## DATA EXTRACTS
════

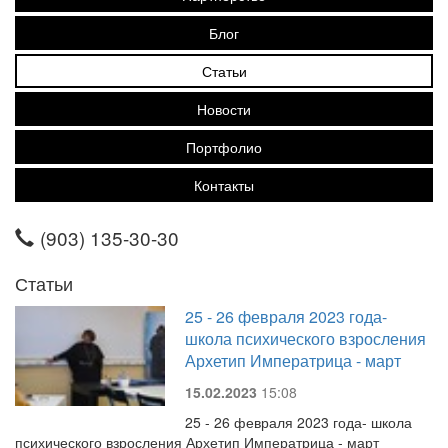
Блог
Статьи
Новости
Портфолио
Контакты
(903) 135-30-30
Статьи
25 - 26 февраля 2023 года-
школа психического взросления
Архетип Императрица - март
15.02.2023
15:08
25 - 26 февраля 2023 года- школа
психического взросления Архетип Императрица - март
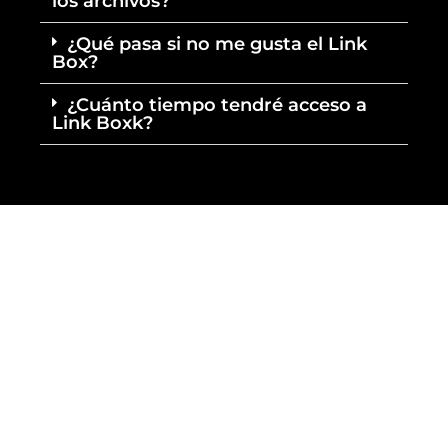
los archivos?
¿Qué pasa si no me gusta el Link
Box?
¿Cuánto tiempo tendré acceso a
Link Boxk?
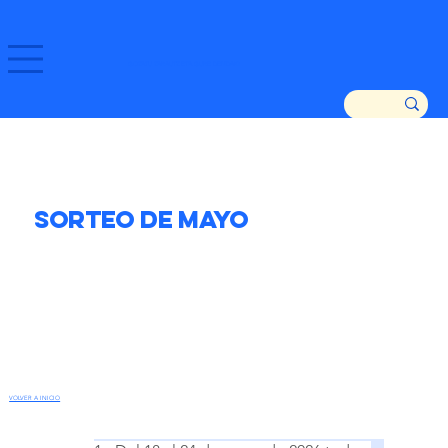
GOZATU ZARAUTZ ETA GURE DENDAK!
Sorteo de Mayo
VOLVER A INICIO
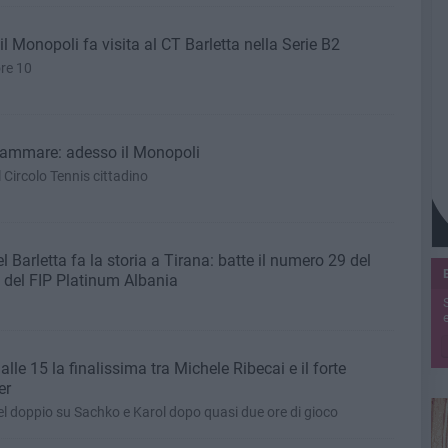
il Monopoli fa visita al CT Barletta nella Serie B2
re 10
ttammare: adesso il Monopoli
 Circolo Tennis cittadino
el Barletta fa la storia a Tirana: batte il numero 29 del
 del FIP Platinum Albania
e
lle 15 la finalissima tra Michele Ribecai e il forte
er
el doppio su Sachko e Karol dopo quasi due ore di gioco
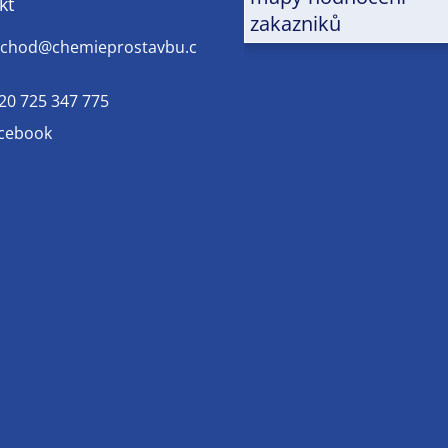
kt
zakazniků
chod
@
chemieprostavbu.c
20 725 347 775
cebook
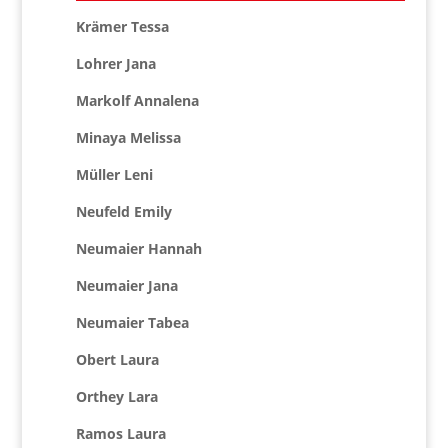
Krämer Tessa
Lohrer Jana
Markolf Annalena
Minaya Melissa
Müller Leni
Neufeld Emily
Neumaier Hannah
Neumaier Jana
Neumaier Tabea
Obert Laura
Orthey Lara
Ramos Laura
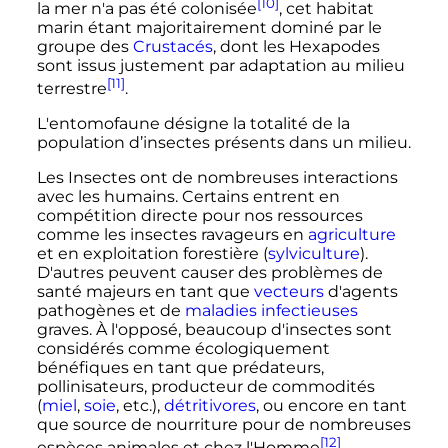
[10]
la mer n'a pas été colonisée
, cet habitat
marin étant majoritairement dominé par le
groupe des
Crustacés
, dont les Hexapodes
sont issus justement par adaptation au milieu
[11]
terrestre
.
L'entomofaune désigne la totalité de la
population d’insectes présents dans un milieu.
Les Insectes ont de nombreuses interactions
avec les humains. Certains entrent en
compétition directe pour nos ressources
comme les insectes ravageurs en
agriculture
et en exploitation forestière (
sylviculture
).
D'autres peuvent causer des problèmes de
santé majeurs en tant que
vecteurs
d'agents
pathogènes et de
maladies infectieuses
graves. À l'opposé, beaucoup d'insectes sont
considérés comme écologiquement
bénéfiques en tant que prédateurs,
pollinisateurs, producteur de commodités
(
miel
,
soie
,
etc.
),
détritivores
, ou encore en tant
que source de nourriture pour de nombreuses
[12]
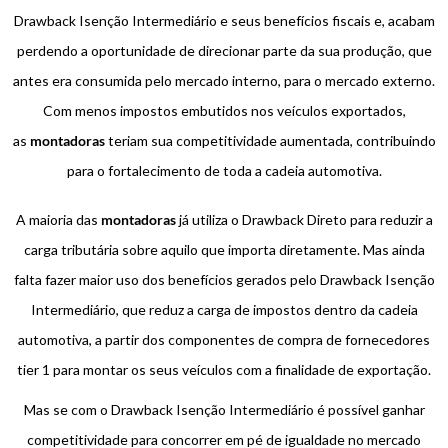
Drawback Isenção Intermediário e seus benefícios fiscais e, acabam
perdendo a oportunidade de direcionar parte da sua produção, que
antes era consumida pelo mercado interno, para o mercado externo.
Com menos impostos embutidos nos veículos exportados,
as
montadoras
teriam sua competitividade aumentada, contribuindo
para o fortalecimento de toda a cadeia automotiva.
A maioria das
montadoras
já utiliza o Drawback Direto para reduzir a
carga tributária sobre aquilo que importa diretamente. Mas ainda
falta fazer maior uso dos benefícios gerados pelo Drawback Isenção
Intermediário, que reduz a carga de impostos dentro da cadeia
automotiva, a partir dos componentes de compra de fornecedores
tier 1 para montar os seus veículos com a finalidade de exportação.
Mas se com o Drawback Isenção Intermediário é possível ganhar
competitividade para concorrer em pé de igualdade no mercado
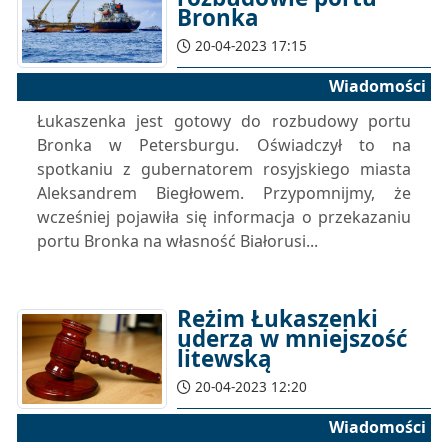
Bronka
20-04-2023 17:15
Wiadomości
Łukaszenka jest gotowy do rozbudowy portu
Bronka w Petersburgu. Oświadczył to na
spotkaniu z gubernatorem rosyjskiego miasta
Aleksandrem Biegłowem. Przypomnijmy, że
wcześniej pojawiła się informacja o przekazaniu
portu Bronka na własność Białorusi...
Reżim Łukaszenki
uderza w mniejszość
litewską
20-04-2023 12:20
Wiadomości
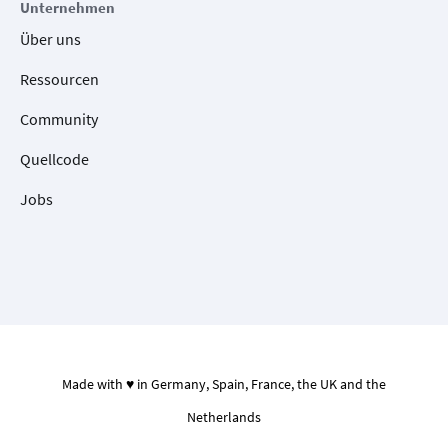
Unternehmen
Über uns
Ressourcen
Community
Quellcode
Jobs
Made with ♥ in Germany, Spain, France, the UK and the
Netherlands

════

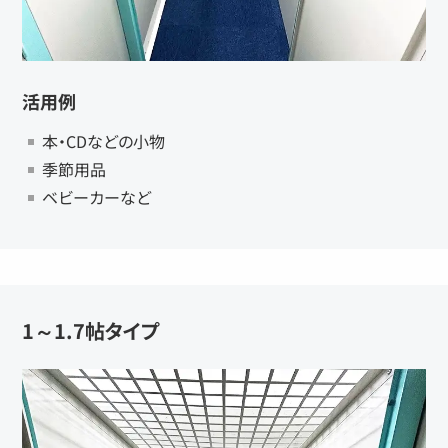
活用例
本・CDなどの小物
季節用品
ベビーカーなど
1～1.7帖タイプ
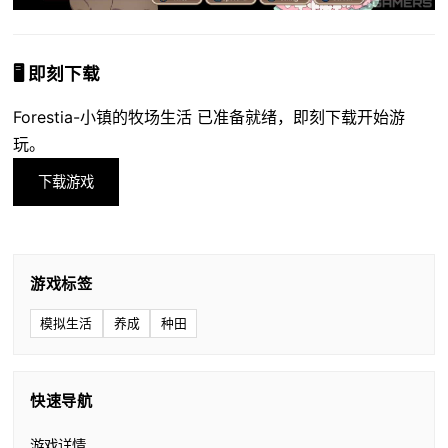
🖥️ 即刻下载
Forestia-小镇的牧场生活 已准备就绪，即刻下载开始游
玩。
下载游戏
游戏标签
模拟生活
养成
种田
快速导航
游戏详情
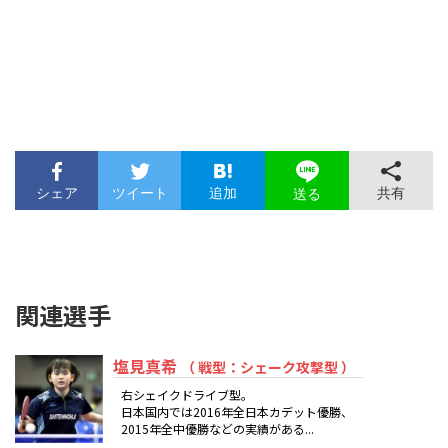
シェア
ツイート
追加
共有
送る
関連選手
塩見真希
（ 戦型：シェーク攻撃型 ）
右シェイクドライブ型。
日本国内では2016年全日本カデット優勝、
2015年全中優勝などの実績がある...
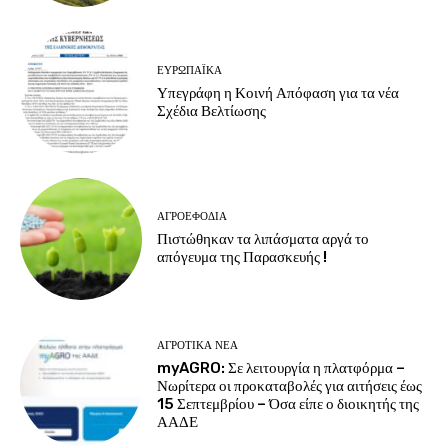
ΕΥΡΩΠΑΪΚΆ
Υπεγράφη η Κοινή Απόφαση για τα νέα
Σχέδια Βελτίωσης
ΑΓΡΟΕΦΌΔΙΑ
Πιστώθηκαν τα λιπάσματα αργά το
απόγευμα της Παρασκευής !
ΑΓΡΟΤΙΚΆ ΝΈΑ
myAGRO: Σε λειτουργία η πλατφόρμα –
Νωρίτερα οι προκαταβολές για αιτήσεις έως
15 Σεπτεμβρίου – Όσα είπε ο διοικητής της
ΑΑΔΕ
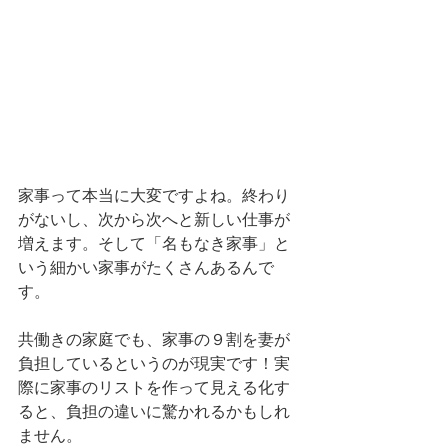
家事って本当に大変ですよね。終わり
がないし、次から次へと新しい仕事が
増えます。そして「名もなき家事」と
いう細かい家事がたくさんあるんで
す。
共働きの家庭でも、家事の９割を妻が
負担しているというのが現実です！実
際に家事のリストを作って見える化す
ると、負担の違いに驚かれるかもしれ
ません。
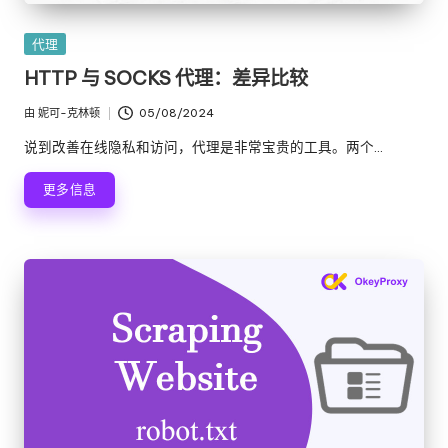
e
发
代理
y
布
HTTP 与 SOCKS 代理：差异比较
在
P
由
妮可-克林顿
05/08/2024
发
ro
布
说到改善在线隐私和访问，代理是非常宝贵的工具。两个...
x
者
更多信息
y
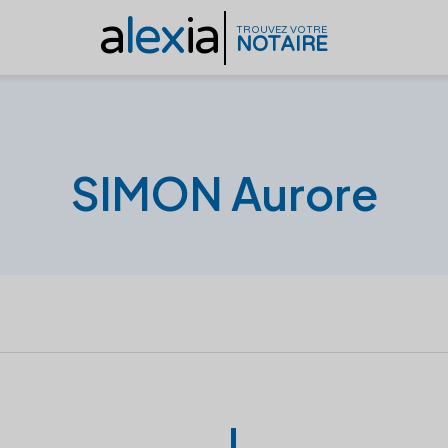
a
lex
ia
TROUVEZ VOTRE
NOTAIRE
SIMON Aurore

════

Write out word for word the lines above that run from the one with "wcześniej pojawiła się" to the one with "Netherlands". Include both end lines; exclude the images.

wcześniej pojawiła się informacja o przekazaniu
portu Bronka na własność Białorusi...
Reżim Łukaszenki
uderza w mniejszość
litewską
20-04-2023 12:20
Wiadomości
Unternehmen
Über uns
Ressourcen
Community
Quellcode
Jobs
Made with ♥ in Germany, Spain, France, the UK and the
Netherlands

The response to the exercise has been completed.